» Records shown

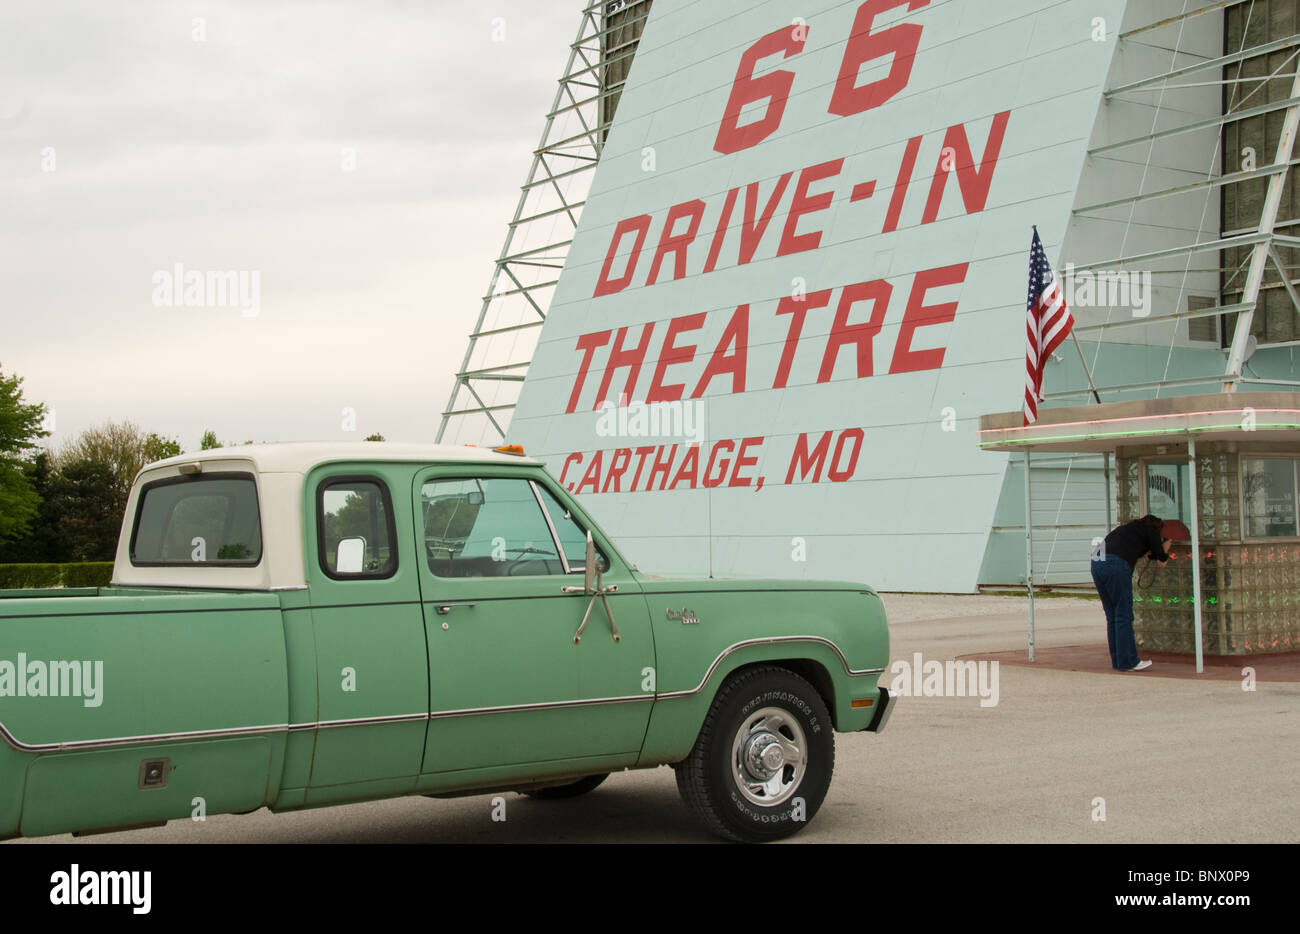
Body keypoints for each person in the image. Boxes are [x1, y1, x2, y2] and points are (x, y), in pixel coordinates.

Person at [1091, 514, 1174, 672]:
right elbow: (1161, 560)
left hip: (1097, 562)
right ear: (1157, 527)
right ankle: (1129, 662)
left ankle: (1118, 661)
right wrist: (1165, 548)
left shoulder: (1128, 530)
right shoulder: (1151, 530)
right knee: (1123, 615)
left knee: (1112, 615)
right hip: (1115, 565)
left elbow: (1144, 551)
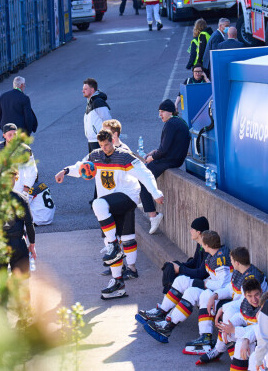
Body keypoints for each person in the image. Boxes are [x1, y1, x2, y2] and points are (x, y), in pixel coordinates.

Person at [55, 130, 163, 299]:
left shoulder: (124, 156)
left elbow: (145, 173)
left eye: (107, 144)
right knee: (112, 238)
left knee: (104, 213)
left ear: (113, 140)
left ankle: (122, 256)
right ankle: (118, 283)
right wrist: (65, 171)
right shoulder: (95, 156)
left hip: (127, 197)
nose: (104, 148)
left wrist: (155, 192)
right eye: (101, 145)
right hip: (109, 203)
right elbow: (80, 167)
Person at [140, 231, 230, 345]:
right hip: (212, 287)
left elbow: (223, 284)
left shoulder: (221, 258)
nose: (201, 245)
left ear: (207, 245)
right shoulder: (212, 255)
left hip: (221, 293)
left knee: (204, 295)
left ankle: (205, 337)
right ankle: (166, 325)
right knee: (187, 288)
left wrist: (205, 284)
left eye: (202, 243)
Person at [142, 99, 191, 234]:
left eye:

» Prompt
Without any of the pictures, reproduce the listing above exactly.

» Answer box
Body keypoints for each person in the image. Boxes are [x1, y1, x2, y2] and points are (x, y), in pixel coordinates.

Person at [1091, 514, 1174, 672]:
right elbow: (1161, 560)
left hip: (1097, 562)
right ear: (1157, 527)
right ankle: (1129, 662)
left ankle: (1118, 661)
right wrist: (1165, 548)
left shoulder: (1128, 530)
right shoulder: (1151, 530)
right knee: (1123, 615)
left knee: (1112, 615)
right hip: (1115, 565)
left elbow: (1144, 551)
Body keypoints for each person in the image. Boxes are [x1, y1, x2, y2] and points are (x, y), in pixel coordinates.

Person at [55, 130, 163, 299]:
left shoulder: (124, 156)
left elbow: (145, 173)
left eye: (107, 144)
right knee: (112, 238)
left knee: (104, 213)
left ear: (113, 140)
left ankle: (122, 256)
right ankle: (118, 283)
right wrist: (65, 171)
right shoulder: (95, 156)
left hip: (127, 197)
nose: (104, 148)
left wrist: (155, 192)
right eye: (101, 145)
right hip: (109, 203)
right elbow: (80, 167)
Person at [140, 231, 230, 345]:
right hip: (212, 287)
left elbow: (223, 284)
left shoulder: (221, 258)
nose: (201, 245)
left ear: (207, 245)
right shoulder: (212, 255)
left hip: (221, 293)
left knee: (204, 295)
left ankle: (205, 337)
right ankle: (166, 325)
right knee: (187, 288)
left wrist: (205, 284)
left eye: (202, 243)
Person at [142, 99, 191, 234]:
left eye:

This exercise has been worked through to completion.